**Task:** In the data below, work out how many lines include the string "from". Only the number should be given.

*** Opening Provided data ***

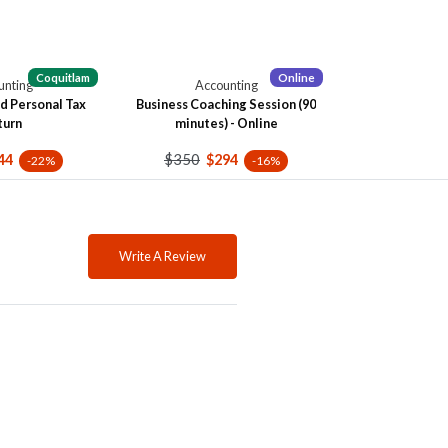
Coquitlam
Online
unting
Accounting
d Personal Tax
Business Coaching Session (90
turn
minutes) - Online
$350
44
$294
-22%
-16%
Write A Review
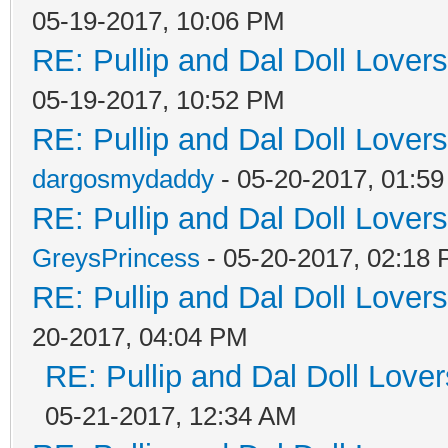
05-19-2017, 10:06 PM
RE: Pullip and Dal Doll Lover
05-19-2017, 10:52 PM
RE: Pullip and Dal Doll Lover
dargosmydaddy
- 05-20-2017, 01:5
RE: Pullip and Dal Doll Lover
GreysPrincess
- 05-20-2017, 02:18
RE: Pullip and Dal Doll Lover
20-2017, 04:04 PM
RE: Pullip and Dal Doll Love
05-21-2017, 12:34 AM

*** Closing Provided data ***
*** Opening Provided data ***

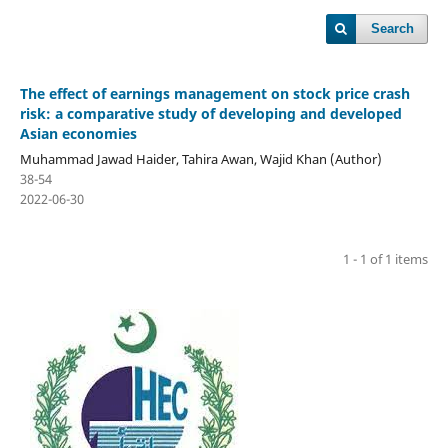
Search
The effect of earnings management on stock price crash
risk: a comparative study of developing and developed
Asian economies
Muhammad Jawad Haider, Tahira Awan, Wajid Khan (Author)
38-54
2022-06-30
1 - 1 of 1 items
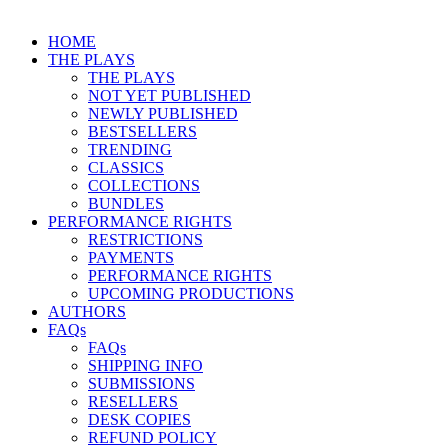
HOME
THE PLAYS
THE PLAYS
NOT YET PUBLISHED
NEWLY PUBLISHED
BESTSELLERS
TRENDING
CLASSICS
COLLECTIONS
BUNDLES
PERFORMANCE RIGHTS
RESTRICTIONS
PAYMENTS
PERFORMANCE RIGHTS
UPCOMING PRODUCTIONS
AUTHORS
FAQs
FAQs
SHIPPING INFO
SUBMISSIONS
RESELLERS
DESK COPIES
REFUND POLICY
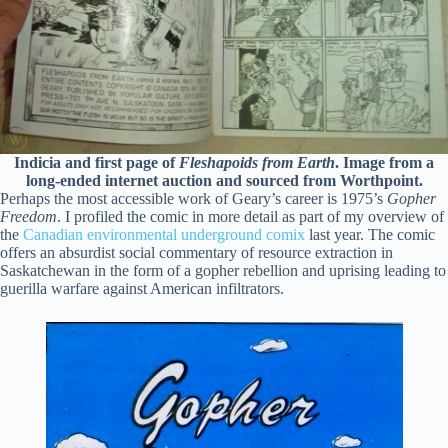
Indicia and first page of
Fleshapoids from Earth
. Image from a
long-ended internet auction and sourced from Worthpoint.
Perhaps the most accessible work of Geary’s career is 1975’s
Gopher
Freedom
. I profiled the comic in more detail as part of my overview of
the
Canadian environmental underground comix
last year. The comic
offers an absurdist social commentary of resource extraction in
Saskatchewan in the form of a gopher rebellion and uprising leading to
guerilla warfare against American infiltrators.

*** Closing Provided data ***
*** Opening Provided data ***

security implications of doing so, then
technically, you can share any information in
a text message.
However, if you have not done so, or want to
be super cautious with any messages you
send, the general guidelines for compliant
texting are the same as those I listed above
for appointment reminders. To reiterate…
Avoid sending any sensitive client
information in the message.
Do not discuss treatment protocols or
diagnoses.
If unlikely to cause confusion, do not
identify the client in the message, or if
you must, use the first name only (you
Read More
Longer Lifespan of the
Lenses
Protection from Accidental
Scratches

*** Closing Provided data ***

**Answer for the task:** 4